I got a problem with wget
, I need to download an entire site with images and other files linked in main pages, I'm using these options:
wget --load-cookies /tmp/cookie.txt -r -l 1 -k -p -nc 'https://www.example.com/mainpage.do'
(-l
1 is used for testing, I may need to travel to level 3 or even 4)

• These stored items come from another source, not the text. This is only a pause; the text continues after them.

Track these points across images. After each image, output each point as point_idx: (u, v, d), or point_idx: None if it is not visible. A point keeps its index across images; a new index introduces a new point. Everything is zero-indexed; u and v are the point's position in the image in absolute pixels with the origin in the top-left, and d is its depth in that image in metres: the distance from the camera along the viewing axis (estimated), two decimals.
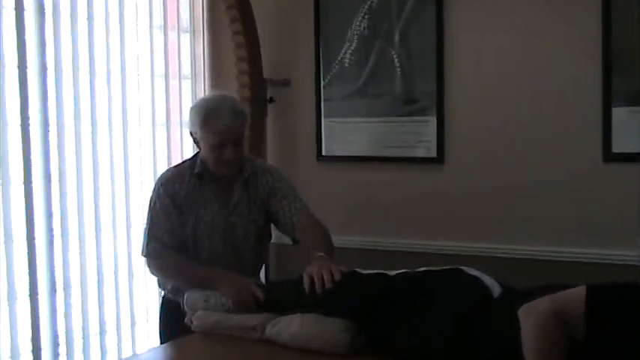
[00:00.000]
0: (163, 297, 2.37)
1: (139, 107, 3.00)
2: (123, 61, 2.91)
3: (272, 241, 2.44)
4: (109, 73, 2.85)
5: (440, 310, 1.75)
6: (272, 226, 2.34)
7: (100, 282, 2.82)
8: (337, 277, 1.93)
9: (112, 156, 2.87)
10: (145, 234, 2.24)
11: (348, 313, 1.88)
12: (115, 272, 2.88)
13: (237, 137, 2.16)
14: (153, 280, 2.54)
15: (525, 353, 1.51)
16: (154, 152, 3.06)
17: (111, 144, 2.87)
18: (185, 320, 2.09)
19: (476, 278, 1.87)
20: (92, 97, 2.79)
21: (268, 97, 3.18)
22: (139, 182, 2.98)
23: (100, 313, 2.82)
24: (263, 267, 2.61)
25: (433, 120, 2.91)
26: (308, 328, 1.88)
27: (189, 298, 2.10)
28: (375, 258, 2.94)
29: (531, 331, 1.50)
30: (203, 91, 3.28)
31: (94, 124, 2.80)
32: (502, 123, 2.81)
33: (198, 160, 2.23)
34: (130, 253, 2.92)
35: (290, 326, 1.90)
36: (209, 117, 2.13)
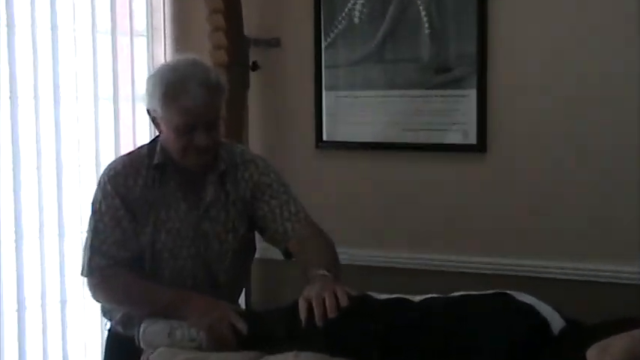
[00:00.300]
0: (109, 330, 2.37)
1: (75, 74, 2.99)
2: (53, 12, 2.88)
3: (256, 255, 2.43)
4: (34, 26, 2.82)
5: (485, 351, 1.75)
6: (256, 235, 2.34)
7: (20, 310, 2.80)
8: (344, 303, 1.90)
9: (38, 141, 2.85)
10: (85, 246, 2.23)
11: (359, 352, 1.85)
12: (42, 297, 2.88)
13: (211, 118, 2.15)
14: (95, 308, 2.54)
15: None
16: (97, 135, 3.05)
17: (37, 124, 2.84)
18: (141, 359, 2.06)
19: (530, 307, 1.86)
20: (11, 59, 2.74)
21: (251, 63, 3.18)
22: (75, 175, 2.98)
23: (20, 351, 2.80)
24: (243, 291, 2.62)
25: (472, 94, 2.90)
26: None
27: (148, 331, 2.08)
28: (392, 278, 2.92)
29: None
30: (163, 53, 3.28)
31: (13, 96, 2.76)
32: (565, 100, 2.80)
33: (158, 147, 2.23)
34: (62, 270, 2.92)
35: None
36: (173, 90, 2.11)
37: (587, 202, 2.82)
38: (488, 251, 2.93)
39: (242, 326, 2.04)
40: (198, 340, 2.06)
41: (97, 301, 2.31)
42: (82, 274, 2.25)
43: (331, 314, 1.90)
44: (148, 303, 2.17)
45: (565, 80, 2.82)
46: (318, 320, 1.90)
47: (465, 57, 2.91)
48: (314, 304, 1.92)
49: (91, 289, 2.25)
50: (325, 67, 3.13)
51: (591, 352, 1.57)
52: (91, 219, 2.24)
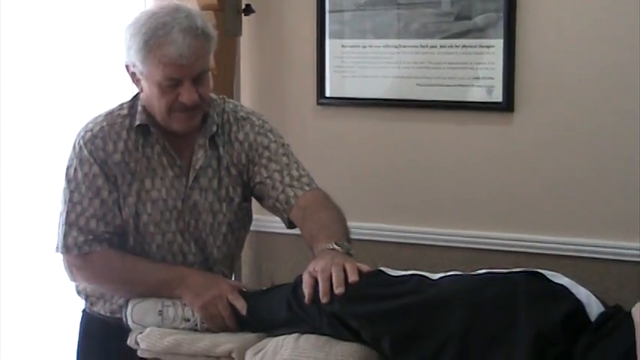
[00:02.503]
0: (84, 311, 2.39)
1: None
2: None
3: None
4: None
5: (510, 342, 1.78)
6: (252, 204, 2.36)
7: None
8: (353, 277, 1.91)
9: None
10: (60, 220, 2.22)
11: (369, 334, 1.88)
12: None
13: (198, 69, 2.13)
14: (65, 286, 2.52)
15: None
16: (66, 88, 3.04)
17: None
18: (128, 342, 2.10)
19: (563, 288, 1.89)
20: None
21: (243, 6, 3.17)
22: (40, 134, 2.96)
23: None
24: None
25: (499, 45, 2.90)
26: (306, 355, 1.88)
27: (136, 309, 2.13)
28: (402, 254, 3.00)
29: None
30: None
31: None
32: (606, 54, 2.79)
33: (139, 107, 2.23)
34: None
35: (280, 352, 1.91)
36: (155, 39, 2.10)
37: (627, 172, 2.81)
38: (511, 225, 2.96)
39: (241, 305, 2.08)
40: (193, 320, 2.12)
41: (75, 281, 2.31)
42: (56, 251, 2.24)
43: (338, 289, 1.90)
44: (135, 282, 2.20)
45: (607, 31, 2.80)
46: (323, 296, 1.91)
47: (491, 1, 2.89)
48: (319, 279, 1.93)
49: (67, 269, 2.25)
50: (329, 11, 3.11)
51: (637, 307, 1.64)
52: (65, 189, 2.23)
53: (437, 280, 1.98)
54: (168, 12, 2.13)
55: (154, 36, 2.10)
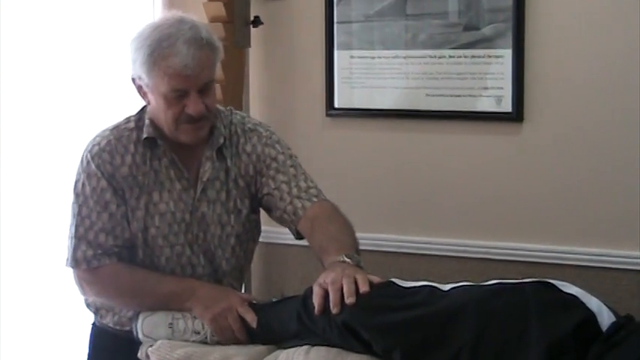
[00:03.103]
0: (94, 324, 2.38)
1: None
2: None
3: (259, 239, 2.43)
4: None
5: (521, 353, 1.77)
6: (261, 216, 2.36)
7: None
8: (364, 288, 1.91)
9: None
10: (69, 234, 2.23)
11: (380, 345, 1.87)
12: None
13: (203, 80, 2.14)
14: (74, 299, 2.51)
15: None
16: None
17: None
18: (139, 354, 2.10)
19: (574, 298, 1.87)
20: None
21: (252, 18, 3.18)
22: (42, 139, 2.93)
23: None
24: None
25: (508, 55, 2.89)
26: None
27: (147, 321, 2.13)
28: (411, 265, 3.00)
29: None
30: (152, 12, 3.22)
31: None
32: (616, 63, 2.78)
33: (147, 120, 2.23)
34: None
35: None
36: (159, 50, 2.11)
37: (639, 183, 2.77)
38: (520, 236, 2.95)
39: (251, 318, 2.08)
40: (203, 333, 2.12)
41: (85, 295, 2.32)
42: (67, 265, 2.25)
43: (349, 299, 1.90)
44: (144, 295, 2.20)
45: (618, 40, 2.79)
46: (334, 306, 1.91)
47: (500, 12, 2.89)
48: (330, 290, 1.93)
49: (77, 283, 2.26)
50: (337, 22, 3.11)
51: None
52: (74, 203, 2.23)
53: (448, 290, 1.98)
54: (172, 24, 2.15)
55: (159, 48, 2.11)
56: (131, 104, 2.38)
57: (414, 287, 2.00)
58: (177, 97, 2.12)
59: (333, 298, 1.91)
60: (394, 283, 2.01)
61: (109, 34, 3.06)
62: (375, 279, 1.96)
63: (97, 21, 3.05)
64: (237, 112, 2.43)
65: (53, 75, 2.97)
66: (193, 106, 2.13)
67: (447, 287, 1.98)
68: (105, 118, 2.62)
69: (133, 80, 2.19)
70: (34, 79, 2.91)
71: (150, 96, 2.17)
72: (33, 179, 2.93)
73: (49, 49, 2.95)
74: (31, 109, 2.92)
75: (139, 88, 2.19)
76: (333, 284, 1.92)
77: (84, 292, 2.28)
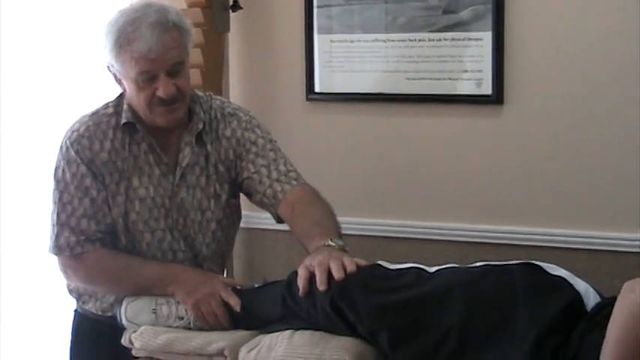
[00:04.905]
0: (76, 311, 2.37)
1: None
2: None
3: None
4: None
5: (510, 336, 1.77)
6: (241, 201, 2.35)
7: None
8: (352, 267, 1.91)
9: None
10: (52, 222, 2.22)
11: (366, 328, 1.86)
12: None
13: (171, 62, 2.13)
14: (57, 285, 2.51)
15: (606, 335, 1.65)
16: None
17: None
18: (122, 340, 2.09)
19: (562, 279, 1.88)
20: None
21: (231, 2, 3.14)
22: (38, 135, 2.94)
23: None
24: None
25: (487, 38, 2.88)
26: (301, 352, 1.86)
27: (130, 307, 2.13)
28: (392, 249, 2.98)
29: (621, 316, 1.64)
30: None
31: None
32: (595, 44, 2.77)
33: (125, 105, 2.23)
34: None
35: (275, 349, 1.89)
36: (124, 35, 2.11)
37: (618, 163, 2.80)
38: (502, 218, 2.94)
39: (235, 302, 2.08)
40: (187, 318, 2.12)
41: (70, 282, 2.31)
42: (50, 252, 2.24)
43: (337, 275, 1.89)
44: (128, 280, 2.20)
45: (597, 21, 2.78)
46: (320, 284, 1.90)
47: None
48: (317, 271, 1.93)
49: (61, 270, 2.25)
50: (317, 6, 3.09)
51: (627, 285, 1.68)
52: (54, 190, 2.23)
53: (434, 272, 1.98)
54: (137, 8, 2.15)
55: (124, 33, 2.11)
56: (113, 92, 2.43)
57: (401, 269, 2.00)
58: (146, 80, 2.12)
59: (319, 276, 1.91)
60: (381, 265, 2.02)
61: (95, 24, 3.05)
62: (362, 262, 1.97)
63: (95, 20, 3.03)
64: (217, 97, 2.42)
65: (53, 75, 2.99)
66: (163, 88, 2.12)
67: (433, 269, 1.99)
68: (90, 105, 2.59)
69: (108, 68, 2.20)
70: (33, 79, 2.94)
71: (123, 82, 2.18)
72: (22, 173, 2.95)
73: (49, 49, 2.97)
74: (31, 109, 2.96)
75: (115, 76, 2.20)
76: (320, 265, 1.93)
77: (68, 279, 2.28)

The problem is: I can't figure out how to bypass the 'random' GET parameter that is added after some recursion cycles, so my final result in the /tmp
folder is like this:
/tmp/www.example.com/mainpage.do
/tmp/www.example.com/mainpage.do?cx=0.0340590343408
/tmp/www.example.com/mainpage.do?cx=0.0348934786475
/tmp/www.example.com/mainpage.do?cx=0.0032878284787
/tmp/www.example.com/mainpage.do?cx=0.0266389459023
/tmp/www.example.com/mainpage.do?cx=0.0103290334732
/tmp/www.example.com/mainpage.do?cx=0.0890345378478
Since the page it is always the same I don't need to get it other times, I tried with -nc
option but it doesn't work, I also tried using -R
(reject) but it only works with file extensions, not with URL parameters.
I looked extensively in the wget manual but I don't seem to find a way to do it; it is not mandatory to use wget, if you know how to do it in other ways, they are welcome.